● **Work order a**: Decide whether each statement agrees with the fisheries passage below, answering yes or no and quoting the words from the passage that settle it: (i) the Theodore Roosevelt Conservation Partnership issued the report "A Vision for Managing America's Recreational Saltwater Fisheries"; (ii) the coalition described is trying to strengthen the conservation provisions of the Magnuson-Stevens Act; (iii) the report opens by calling anglers the backbone of aquatic resource conservation.

● **Text passage**:
====

Sunday, March 11, 2018


One of the most sadly amusing aspects of the current debate over managing federal fisheries is that the folks who are trying the hardest to wrap themselves up in the flag of conservation are members of the same coalition of fishing tackle industry, marine trades, and anglers’ rights organizations who are trying to weaken the conservation provisions of the Magnuson-Stevens Fishery Conservation and Management Act.

It started in the very beginning of the campaign to weaken Magnuson-Stevens.  A report titled “A Vision for Managing America’s Recreational Saltwater Fisheries,” issued by the Theodore Roosevelt Conservation Partnership, that served as a manifesto for the industry/anglers’ rights coalition, opens by saying

“America’s sportsmen and women are the backbone of aquatic resource conservation.  For the past several decades, anglers have played a leading role in helping to rebuild marine fish stocks and prevent overfishing.  This is a success story of which we should all be proud.”

====

● **Work order b**: Please copy out, word for word, the Japanese lines read from the two page entries below, leaving out the pictures.

====

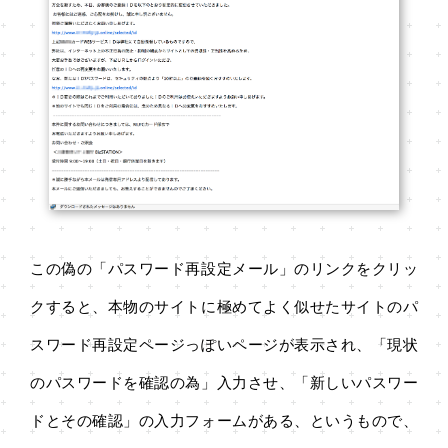
この偽の「パスワード再設定メール」のリンクをクリッ
クすると、本物のサイトに極めてよく似せたサイトのパ
スワード再設定ページっぽいページが表示され、「現状
のパスワードを確認の為」入力させ、「新しいパスワー
ドとその確認」の入力フォームがある、というもので、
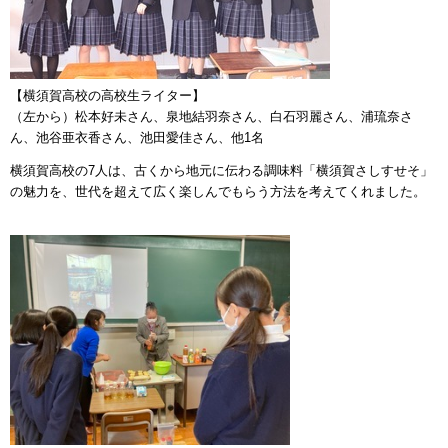
【横須賀高校の高校生ライター】
（左から）松本好未さん、泉地結羽奈さん、白石羽麗さん、浦琉奈さ
ん、池谷亜衣香さん、池田愛佳さん、他1名
横須賀高校の7人は、古くから地元に伝わる調味料「横須賀さしすせそ」
の魅力を、世代を超えて広く楽しんでもらう方法を考えてくれました。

====

● **Final answer a**:
(i) Yes: “issued by the Theodore Roosevelt Conservation Partnership”
(ii) No: “trying to weaken the conservation provisions of the Magnuson-Stevens Fishery Conservation and Management Act”
(iii) Yes: “America’s sportsmen and women are the backbone of aquatic resource conservation.”

● **Final answer b**:
この偽の「パスワード再設定メール」のリンクをクリッ
クすると、本物のサイトに極めてよく似せたサイトのパ
スワード再設定ページっぽいページが表示され、「現状
のパスワードを確認の為」入力させ、「新しいパスワー
ドとその確認」の入力フォームがある、というもので、
【横須賀高校の高校生ライター】
（左から）松本好未さん、泉地結羽奈さん、白石羽麗さん、浦琉奈さ
ん、池谷亜衣香さん、池田愛佳さん、他1名
横須賀高校の7人は、古くから地元に伝わる調味料「横須賀さしすせそ」
の魅力を、世代を超えて広く楽しんでもらう方法を考えてくれました。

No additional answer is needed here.